Venture capital dollars flowing into Arkansas-based startups have more than quadrupled annually since 2020, according to the 2022 Arkansas Capital Scan released today by the Northwest Arkansas Council.
Arkansas witnessed a surge in venture capital investments in 2022, totaling $270.8 million across 26 companies – a 117% increase from the previous year. Northwest Arkansas continued to drive the majority of venture capital funding, representing 65.4% of all deals in the state.
On the other hand, Arkansas still pales in comparison to most states. Non-coastal states such as Michigan, Ohio, and Utah, for instance, each draw billions of dollars of venture capital funding each year. Angel investments, which come from individuals putting up their own money rather than from a venture capital firm, also showed a downward trend and lagged behind Arkansas’ neighbors.
“This important research underscores the significant investments being made to develop a community of founders and investors in Northwest Arkansas, but we have a long way to go,” said Nelson Peacock, president and CEO of the Northwest Arkansas Council. “We’re striving to make Northwest Arkansas one of the best places in the country for startups, and this report provides important tools for Arkansas leaders to consider to develop effective policies and strategies to drive innovation and economic success across the state.”
Now in its third year, the Capital Scan project was developed in partnership with the University of Arkansas Office of Entrepreneurship and Innovation with a grant from the Walton Family Foundation. It aims to shed light on the availability of early and growth-stage capital for Arkansas-based startups and small businesses, painting a picture of Arkansas’ economic resilience and evolving investment landscape.
“The goal of the report is to quantify an understanding of the availability of capital across the state, as many of the policies and incentives that support entrepreneurship are statewide,” said Sarah Goforth, executive director of the Office of Entrepreneurship and Innovation at the University of Arkansas Sam Walton College of Business. “And while not all small businesses and startups are seeking venture capital or bank loans, the flow of capital to early-stage companies is a good proxy for the health of an entrepreneurial community.”
Key Economic Highlights
Despite global trends indicating a decline in equity-based investments, Arkansas saw exceptional growth, including a 47.9% increase in business applications compared to 2019. Changes to state tax regulations in 2022 also reduced individual and corporate income tax rates, positioning Arkansas as having the fourth-lowest cost of doing business in the country.
Two years after the onset of the COVID-19 pandemic, Arkansas’ growth continued, surpassing the recovery boom of 2021. More than $270.7 million in institutional venture capital was invested into 26 Arkansas-based startup companies in 2022, compared with $16.4 million in 2020 and $127.4 million in 2021.
These investments supported a diverse range of industries, with notable growth in the advanced mobility, agriculture, and fintech sectors. Of the three comparator states analyzed in the report (Tennessee, Missouri, and Oklahoma), only Oklahoma saw growth in later stage venture capital activity between 2021 and 2022.
At the same time, investment at the earliest stages slowed in Arkansas in 2022 and across all comparator states. Just over $17.7 million in angel investment was deployed in Arkansas in 2022, compared with $55.3 million in 2021. The average deal size also decreased by 60%, reflecting changes in funding dynamics. Despite challenges, key sectors such as consumer products and services, information technology and health care received notable early-stage investments.
Businesses founded by women and people of color received less than their counterparts as well, highlighting the need for inclusive growth strategies to ensure equitable distribution of venture capital.

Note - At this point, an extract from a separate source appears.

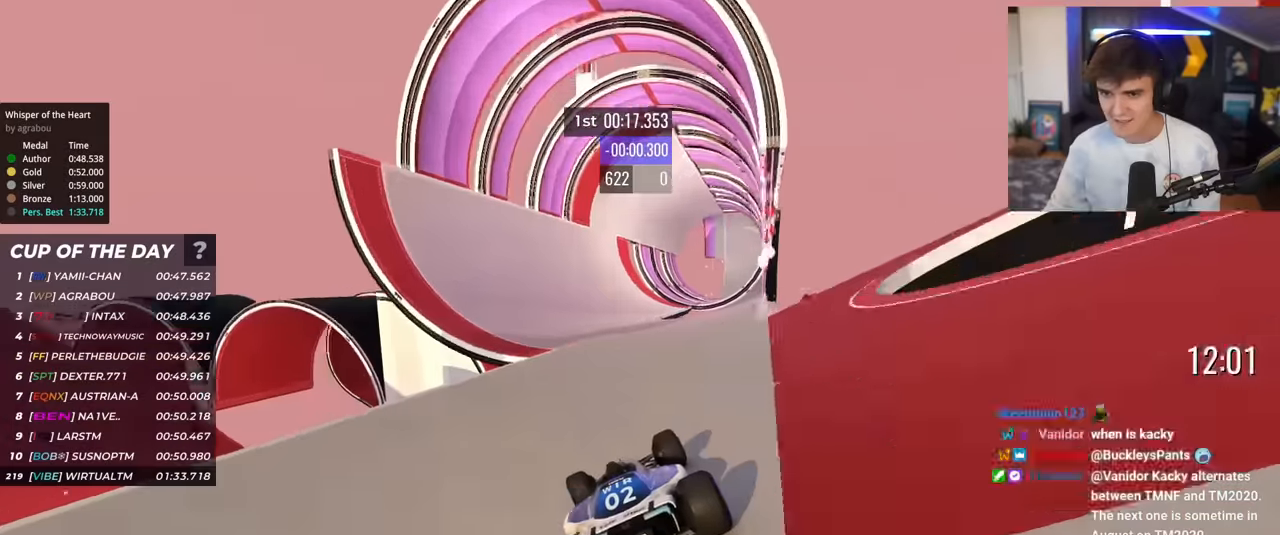
{"keys": ["up"], "events": [[150, "left", "down"], [250, "left", "up"], [383, "left", "down"], [483, "left", "up"]]}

The report shows significant regional variations in capital access, indicating that Northwest and Central Arkansas dominated the angel/seed investment scene with 95% of all deals in the state.
Northwest Arkansas-based companies also received the lion’s share of investment at the later stages of institutional venture capital, totaling $207.9 million. Central Arkansas-based companies received a total of $62.9 million in investment. No institutional venture capital investments were reported in other regions of the state.
The report also includes a special section on crowdfunding, showcasing a 92% increase in funds raised in 2022 compared to the previous year. Crowdfunding campaigns in Arkansas, totaling $2,832,300, exemplify the accessibility and attractiveness of this relatively new funding avenue for entrepreneurs.